── Available data
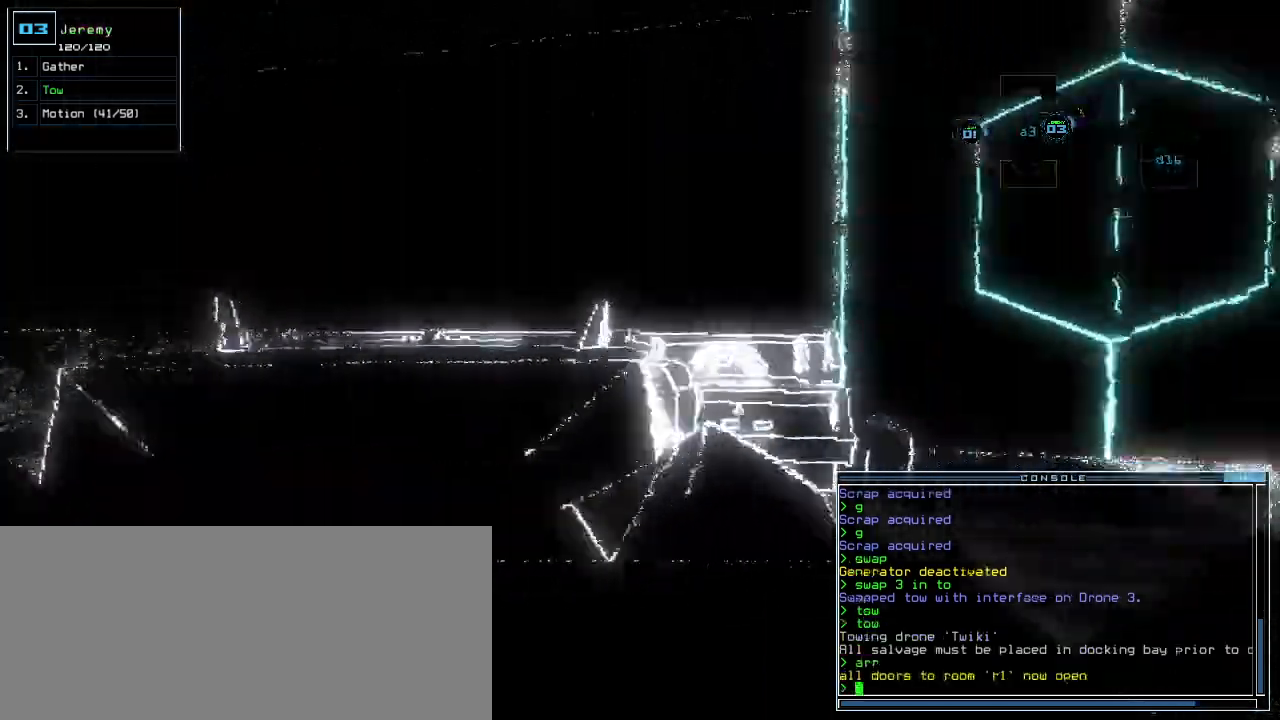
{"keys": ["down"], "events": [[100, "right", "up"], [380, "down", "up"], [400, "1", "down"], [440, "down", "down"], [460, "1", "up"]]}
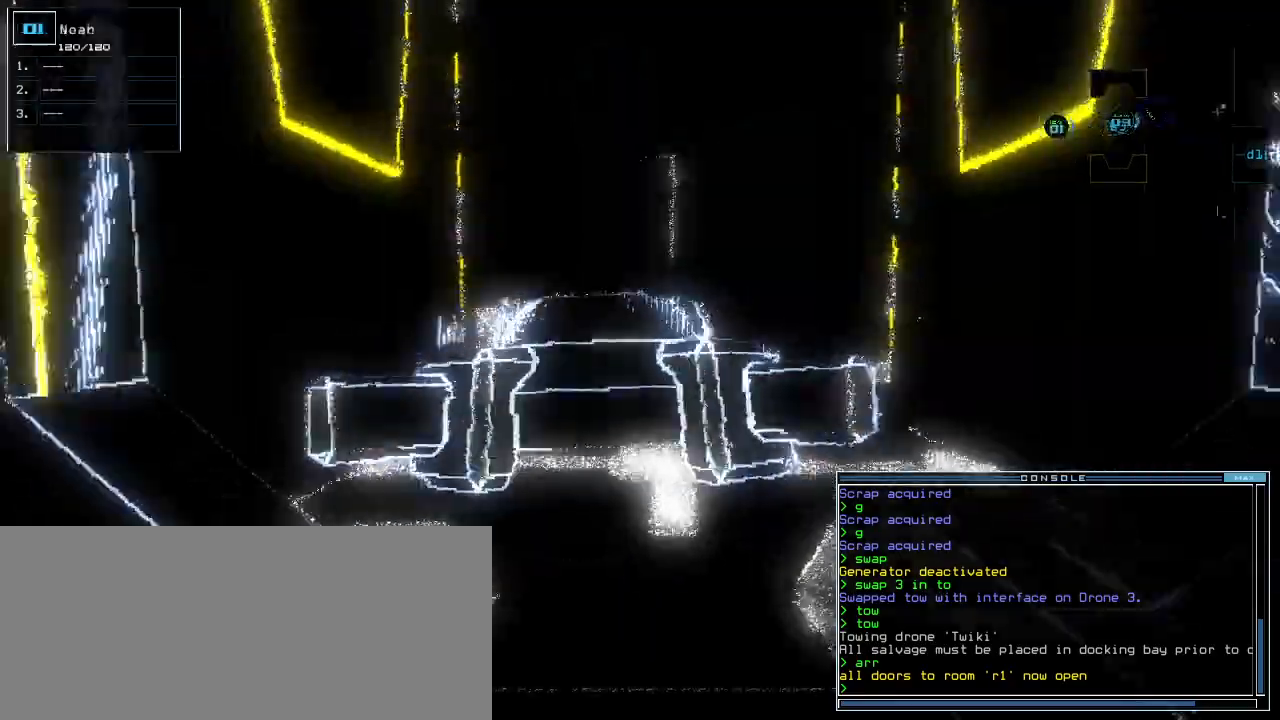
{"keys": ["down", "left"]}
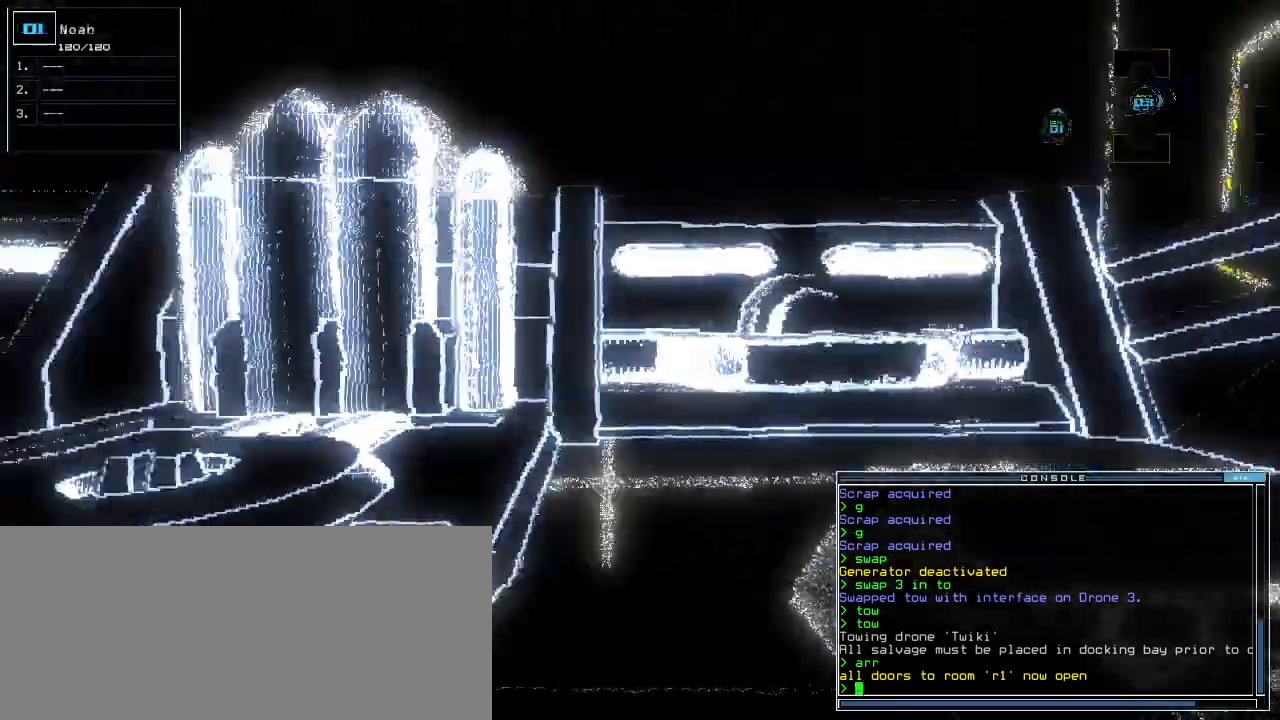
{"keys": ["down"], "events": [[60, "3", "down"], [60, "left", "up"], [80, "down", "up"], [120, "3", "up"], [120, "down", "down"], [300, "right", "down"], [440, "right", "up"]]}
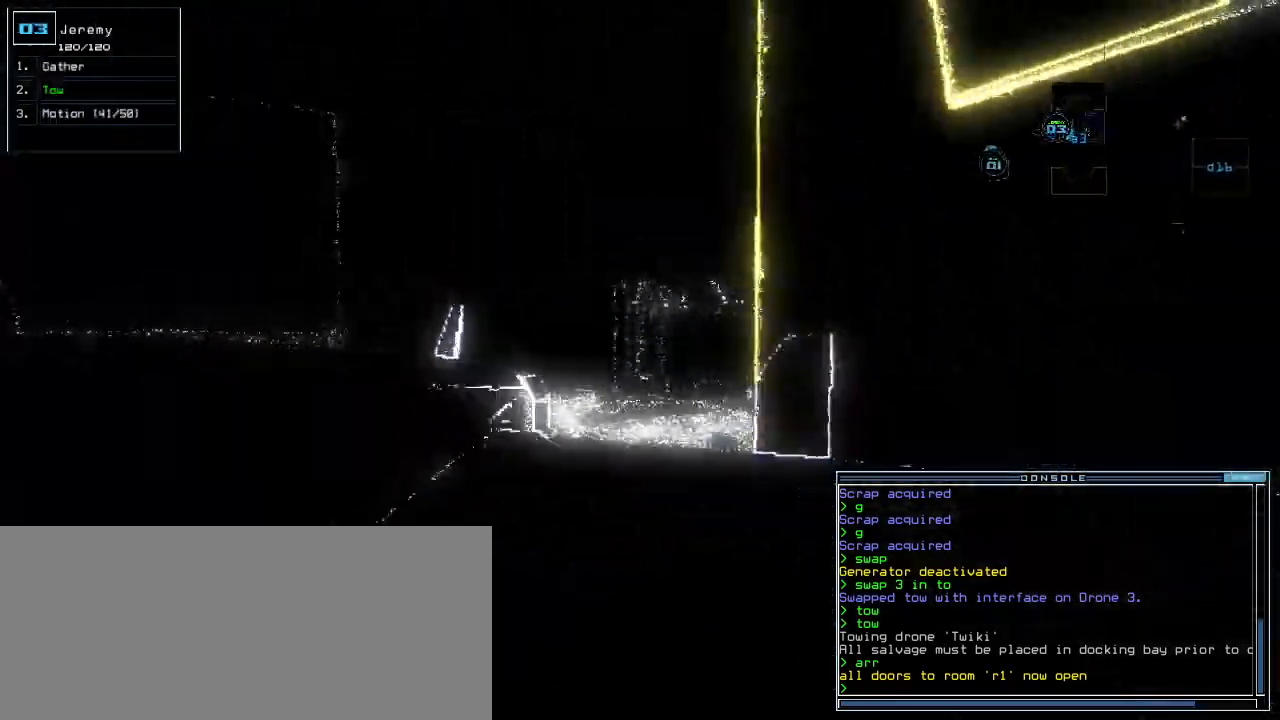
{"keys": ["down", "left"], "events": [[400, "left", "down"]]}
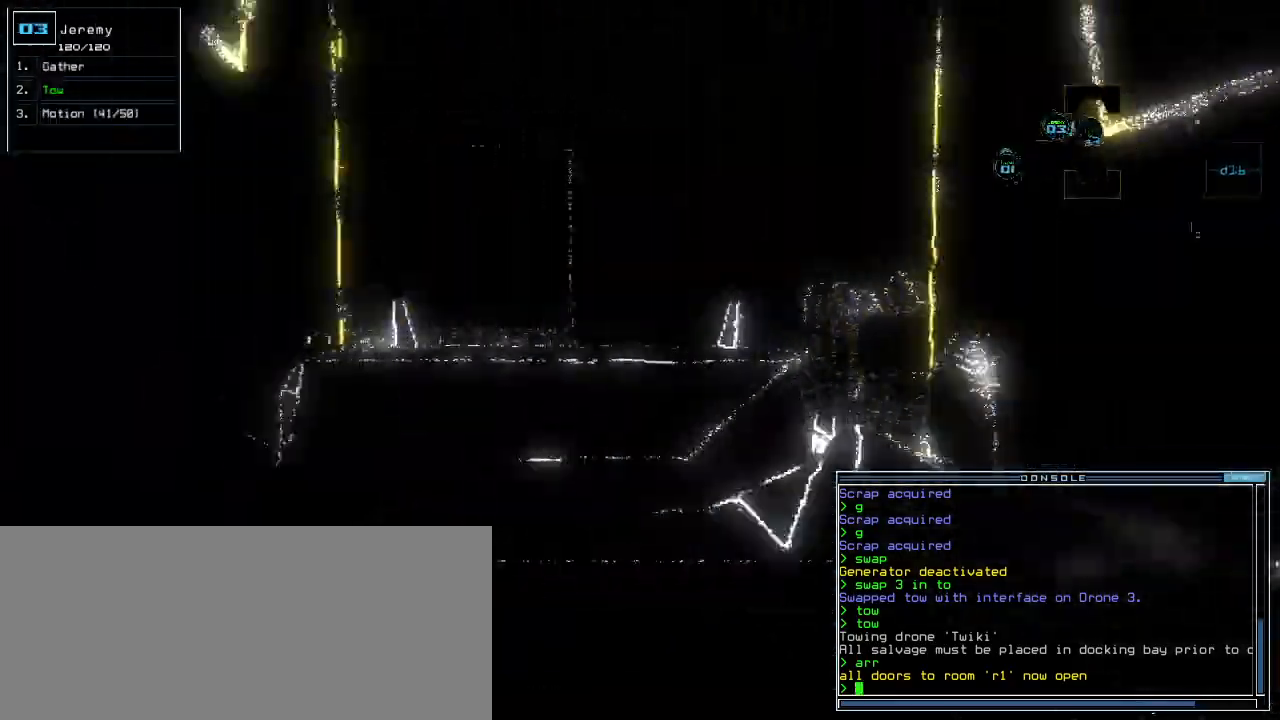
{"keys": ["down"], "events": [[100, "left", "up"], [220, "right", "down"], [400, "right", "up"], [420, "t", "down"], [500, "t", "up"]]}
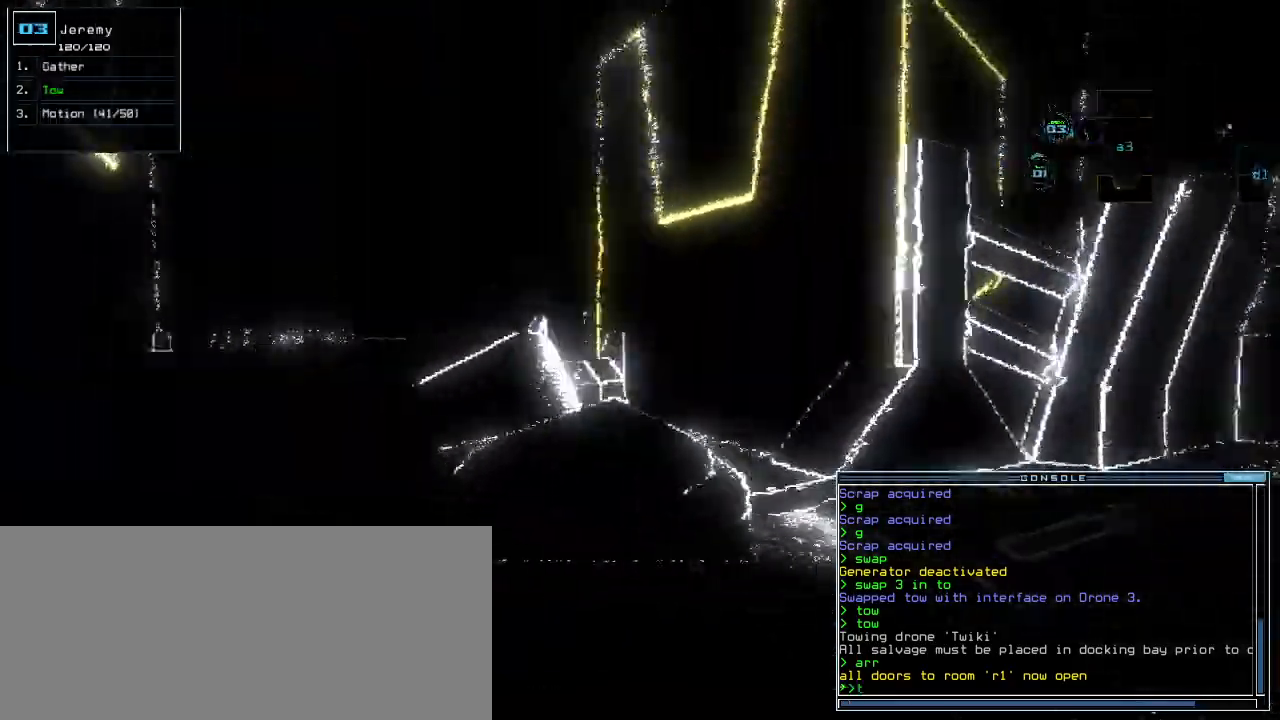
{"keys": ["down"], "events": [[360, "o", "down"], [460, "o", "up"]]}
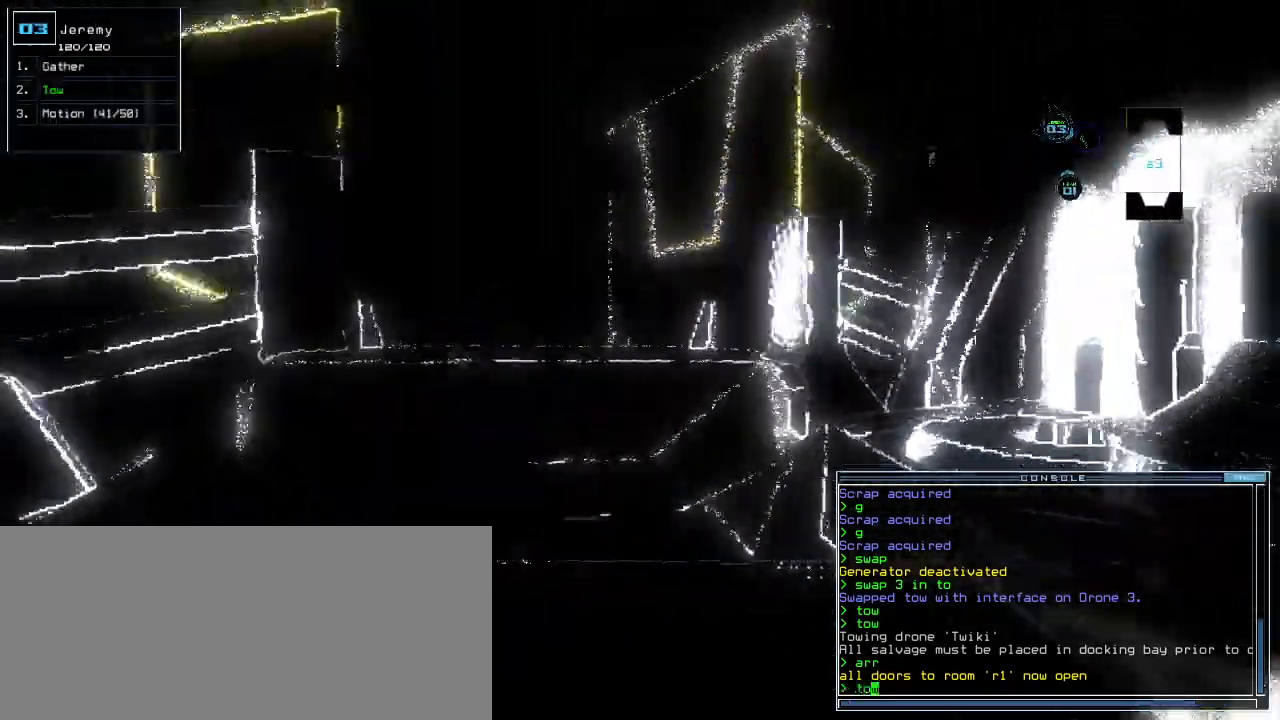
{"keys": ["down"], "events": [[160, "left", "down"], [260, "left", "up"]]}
────
_Activity_: Copy all the entries above exactly as they stand, except for the pictures.

_Solution to this task_:
{"keys": ["down"], "events": [[100, "right", "up"], [380, "down", "up"], [400, "1", "down"], [440, "down", "down"], [460, "1", "up"]]}
{"keys": ["down", "left"]}
{"keys": ["down"], "events": [[60, "3", "down"], [60, "left", "up"], [80, "down", "up"], [120, "3", "up"], [120, "down", "down"], [300, "right", "down"], [440, "right", "up"]]}
{"keys": ["down", "left"], "events": [[400, "left", "down"]]}
{"keys": ["down"], "events": [[100, "left", "up"], [220, "right", "down"], [400, "right", "up"], [420, "t", "down"], [500, "t", "up"]]}
{"keys": ["down"], "events": [[360, "o", "down"], [460, "o", "up"]]}
{"keys": ["down"], "events": [[160, "left", "down"], [260, "left", "up"]]}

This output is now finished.